REPUBLIKA.CO.ID, JAKARTA— Ulama dan pakar tafsir Alquran Prof M Quraish Shihab, menjadi wakil satu-satunya tokoh agama dari Indonesia, bahkan Asia Tenggara yang hadir dalam penandatanganan Deklarasi Abu Dhabi, Senin (7/2) lalu.
Deklarasi itu disebut sebagai ‘Dokumen Persaudaraan Manusia untuk Perdamaian Dunia dan Hidup Berdampingan’. Deklarasi itu ditandatangani Imam Besar Al-Azhar, Ahmed al-Tayeb dan pemimpin tertinggi Vatikan Paus Fransiskus.
Deklarasi ini merupakan hasil atas acara Pertemuan Persaudaraan Manusia yang digelar di Uni Emirat Arab. Acara ini dihadiri oleh 400 pemimpin keagamaan. Quraish hadir dalam kapasitas sebagai anggota Majelis Hukama’ Al-Islam/ Moslem Elders Councils (Majelis Orang-orang Bijak Muslim), sebuah organisasi yang bertujuan untuk menghindarkan kekerasan-dalam bentuk apapun, serta mengedepankan dialog sambil menegaskan perbedaan pendapat harus dihormati walaupun tidak menyetujuinya.
Dalam kesempatan bersejarah itu, Quraish memberikan ceramah yang berjudul Persaudaraan Manusia: Tantangan dan Kesempatan. Mengawali ceramahnya, Quraish mengutip pernyataan Imam Ali bin Thalib kepada Gubernur Mesir pada masanya yaitu manusia terbagi dalam dua kelompok; saudara denganmu dalam agama/ seagama dan setara denganmu dalam kemanusiaan.
Quraish mengemukakan, ikatan kebersamaan dalam agama tidak menafikan ikatan persaudaraan antarmanusia. “Agama dan kemanusiaan berdampingan untuk menciptakan kehidupan yang damai dan harmoni.”

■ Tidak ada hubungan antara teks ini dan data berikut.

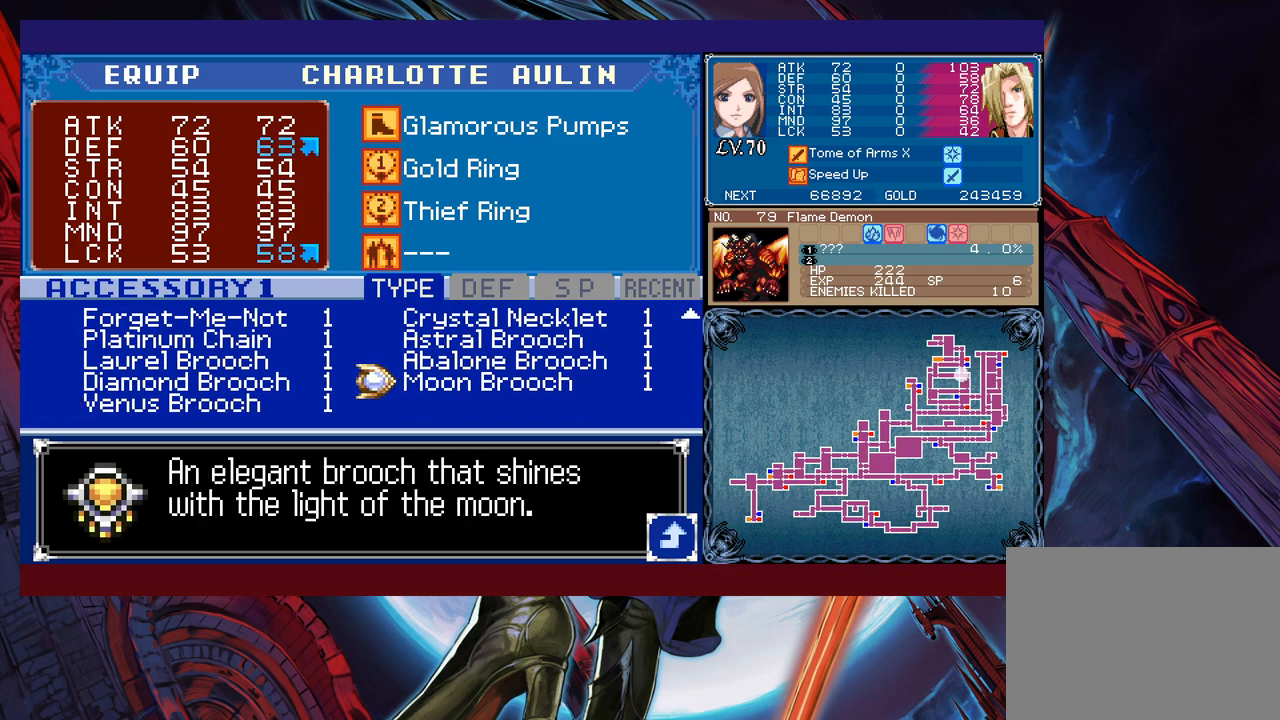
{"buttons": ["B"], "left_stick": "center", "events": [[217, "A", "down"], [333, "A", "up"], [483, "B", "down"]]}
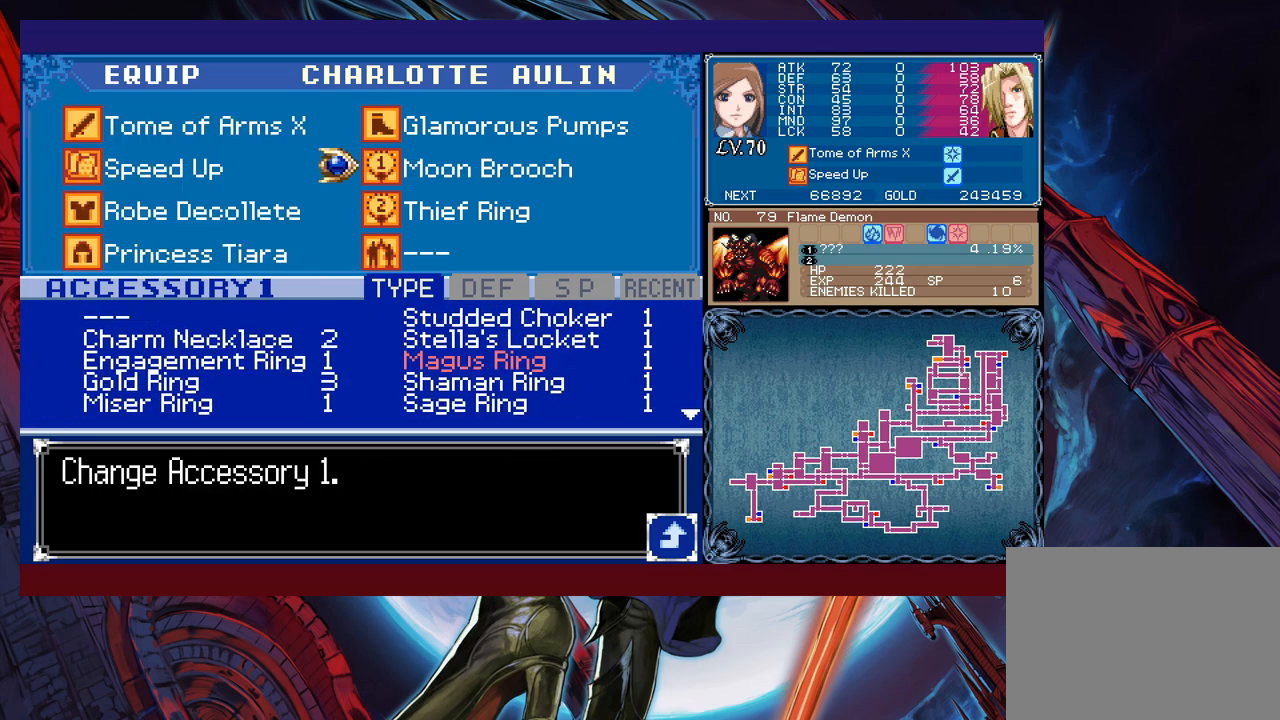
{"buttons": [], "left_stick": "left", "events": [[33, "B", "up"], [217, "B", "down"], [233, "B", "up"], [283, "B", "down"], [383, "B", "up"], [383, "left_stick", "left"]]}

Dia mengatakan, ungkapan ini sejalan dengan pesan-pesan Alquran yang menegaskan pentingnya menjaga persaudaraan, bukan saja dengan sesama Muslim, melainkan juga sesama manusia, walau berbeda keyakinan.
Menurut Quraish, tantangan yang dihadapi dalam mewujudkan persudaraan manusia adalah peradaban modern yang terlalu mementingkan aspek material dan mesin, disertai dengan sifat rakus/tamak, egoisme, dan mengesampingkan manusia dan kemanusiaan.
Namun, Quraish optimis kesempatan untuk mewujudkan persaudaraan manusia, masih terbuka luas. Bukan saja karena harus optimis dalam segala hal, atau karena naluri kebaikan ada dalam diri setiap insan, melainkan karena tanda-tanda ke arah itu terbentang jelas.
“Antara lain, hubungan yang baik antara tokoh-tokoh agama, saling tukar pikiran antarsesama, dengan gagasan-gagasan yang mencerahkan untuk kebaikan umat manusia dan kedamaian dunia,” tutur dia.